A few lines today to let you know that Im still O.K. and looking forward to seeing you soon. The date will show you that it is Sunday, the heading will also show you that we are in a different town than where I last wrote. We pulled into this town the day before yesterday, but don’t expect to stay here long. Get me now, don’t expect to; the facts are that we know nothing about it nor anything else. One would think the war was still on as far as our movements are conserned. Be that as it may, we are here and here we stay until they dope out another move.
As there was not enough room in the town itself, we were put into these barracks and as long as I can say nothing good about our quarters why I will leave a lot unsaid. Rain; say Em I don’t beleive Ill ever (in my coming many years) see as much again. If I do I hope Ill be some place other than in a worse place than a swamp, for this place is all, yes and more than Im cracking it up to be. Of coarse nothing could posibly compare with the conditions that had to be smiled at while in the lines and the war was on; but for peace conditions, and a victorious peace at that, will say that we are living a wonderful existence. The chow is fine and men could wish for nothing better.
Yesterday the regiment was inspected and reviewed by some staff officer of the Corps. It was no pleasant day for the men. Mud, in some places over your shoes, rain, and a cold stiff wind blowing, and when I say that a field inspection means the standing of from one to two hours before it is your time to be inspected you will agree, that it is par bon for comfort. Ive forgotten now how long it has been since I saw the sun shine longer than five minutes a day, and as I write this it is raining, well just as hard and as wet as ever.
Ive received no mail from you or any one since I answered your last one, and surly will appreciate the next one to arrive. There are plenty of other fellows in the same boat as myself so there must be something the matter with the mail service.
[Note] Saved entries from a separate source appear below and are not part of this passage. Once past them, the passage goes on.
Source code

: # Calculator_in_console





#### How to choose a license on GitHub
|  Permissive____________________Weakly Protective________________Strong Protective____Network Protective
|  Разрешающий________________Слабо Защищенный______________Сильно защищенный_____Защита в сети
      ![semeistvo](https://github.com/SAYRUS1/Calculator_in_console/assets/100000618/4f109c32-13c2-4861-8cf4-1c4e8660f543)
Im having a pleasant smoke with the pipe you sent now, and my feet are dry due to the fact that Ive got plenty of good dry stockings. Changed into a pair that was sent in the box last night, said change being neaded after our swim yesterday beleive me.
We’ve got plenty of wood for our one stove in this barrack and take it from me we take advantage of both the wood and the stove. As there is nothing doing today there is a crowd around it now and will be all day. It is not what you could call cold, but the continuous rain mud, and wind makes it very disagreeable, although we can and will stand it.
When I say barracks don’t for heaven’s sake think of Devens or camps of that nature. These and those are as near alike as the Back Bay and Harrison Ave. New Years we had a wonderful feed in Chauffourt or the town we just left. Here it is, Fresh roast beef, brown cream gravy, mashed potatoes, creamed Spanish onions, sliced pickles, bread, butter, coffee, prune pie and cottage pudding.
Well I hope this finds you all well. Tell them all it left me so and Ill remain
Samuel E. Avery #69762, Hdq Co. 103rd Inf.